** Opening Reading passage block **

# Existing fixed stair to renovated attic ... Can I use the existing 30" stair or do I need to increase width?



## allensamuels (Aug 26, 2020)

Here are the details:

This is an existing single story home. There is a 30" fixed stair to the attic. The attic is currently unfinished, but has large areas that meet IRC 305 head height requirements that the owner would like to capture.

The desire is to convert ~500-800SF of the attic to occupiable space. Can the existing 30" width stair serve the converted attic or does it need to be enlarged to meet 36min width?

Is there any wiggle room/advantage to considering this an "habitable attic" vs a "story"? Is it possible that the existing attic is considered "habitable" in it's current state (thus, there is no proposed change in classification -- just adding finishes)?

Any thoughts appreciated! I'm thinking outloud a bit here and probably missing something. I've dug through several threads about attic stairs on the forum and am not clear on my specific case. 

Working under 2015 IRC. Thanks in advance.


----------



## allensamuels (Aug 26, 2020)

Also worth noting that the rise/run is probably not to compliant, but I can't confirm until I check it out next week.


----------



## ADAguy (Aug 27, 2020)

All interesting questions, best practice if intending to occupy, make it wider with appropriate rise and run. Does attic have windows?


----------



## allensamuels (Aug 27, 2020)

ADAguy said:


> All interesting questions, best practice if intending to occupy, make it wider with appropriate rise and run. Does attic have windows?



Agree it's definitely the best practice. Increasing the width is likely managable, but rise/run will probably yield a top of stair landing with a ~5-6' ceiling height. Pulling on that thread will start to unravel the ground level layout (if the bottom of stair on level 1 needs to shift around).

There is currently a egress sized window in the attic, which I think helps the argument that the existing space is a habitable attic.

Owner mentioned popping a dormer in, but is trying to avoid for budget reasons. A dormer would also open some questions for me about whether it's a habitbale attic vs. story (a discussion I found on an old post).


----------



## Sifu (Aug 27, 2020)

As an attic stair I wouldn't worry about it.  As a stair to an occupied story or attic I would.  It is the difference between a means of egress and NOT a means of egress.  R311.4 requires a compliant stair from habitable attics, and that would trigger risers, treads, landing heights etc.  The argument as to whether it was designed as a habitable space with a compliant stair at the time of construction could be made, but that would be a tough argument to make.

** Closing Reading passage block **

| Problem |
Please transcribe everything in the attic stair thread from "As an attic" down to "argument to make.".

** Opening Listed records block **

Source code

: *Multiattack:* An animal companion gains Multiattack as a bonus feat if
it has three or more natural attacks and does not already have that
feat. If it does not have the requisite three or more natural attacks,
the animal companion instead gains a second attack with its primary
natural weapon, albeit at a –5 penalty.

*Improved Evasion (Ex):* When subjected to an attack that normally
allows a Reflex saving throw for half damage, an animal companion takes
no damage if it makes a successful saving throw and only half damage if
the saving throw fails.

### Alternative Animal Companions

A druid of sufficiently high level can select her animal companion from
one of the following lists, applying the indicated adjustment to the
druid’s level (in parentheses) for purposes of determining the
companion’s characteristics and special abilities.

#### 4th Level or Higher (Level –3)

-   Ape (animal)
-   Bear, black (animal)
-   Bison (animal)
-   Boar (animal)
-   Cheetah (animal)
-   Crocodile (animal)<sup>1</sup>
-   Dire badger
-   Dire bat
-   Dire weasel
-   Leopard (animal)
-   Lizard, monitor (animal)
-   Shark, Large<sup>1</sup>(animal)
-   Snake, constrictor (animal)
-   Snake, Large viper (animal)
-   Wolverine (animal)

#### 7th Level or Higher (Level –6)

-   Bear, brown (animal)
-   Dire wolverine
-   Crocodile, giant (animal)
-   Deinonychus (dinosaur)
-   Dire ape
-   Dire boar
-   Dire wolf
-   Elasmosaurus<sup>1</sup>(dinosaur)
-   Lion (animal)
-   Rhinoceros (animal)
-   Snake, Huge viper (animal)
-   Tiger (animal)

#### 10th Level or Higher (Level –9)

** Closing Listed records block **

| Output below |
As an attic stair I wouldn't worry about it.  As a stair to an occupied story or attic I would.  It is the difference between a means of egress and NOT a means of egress.  R311.4 requires a compliant stair from habitable attics, and that would trigger risers, treads, landing heights etc.  The argument as to whether it was designed as a habitable space with a compliant stair at the time of construction could be made, but that would be a tough argument to make.